- **Exercise instructions**: In the records below, find the line containing "groepsaankoop van de week en" and the line containing "ontvang nog meer korting!"; please repeat exactly the lines from one to the other, both included, and nothing more.

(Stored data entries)
------
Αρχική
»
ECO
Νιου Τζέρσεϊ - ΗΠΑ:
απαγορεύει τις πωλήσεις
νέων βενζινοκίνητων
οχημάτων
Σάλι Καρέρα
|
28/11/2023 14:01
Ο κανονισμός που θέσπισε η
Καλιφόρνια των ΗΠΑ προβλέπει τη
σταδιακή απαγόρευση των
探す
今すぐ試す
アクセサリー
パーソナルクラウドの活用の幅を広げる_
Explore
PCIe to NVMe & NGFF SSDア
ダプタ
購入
------
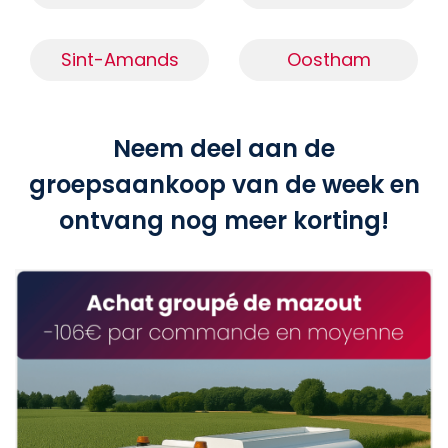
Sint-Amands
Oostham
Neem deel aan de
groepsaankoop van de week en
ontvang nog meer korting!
------
- **Output of the exercise**:
groepsaankoop van de week en
ontvang nog meer korting!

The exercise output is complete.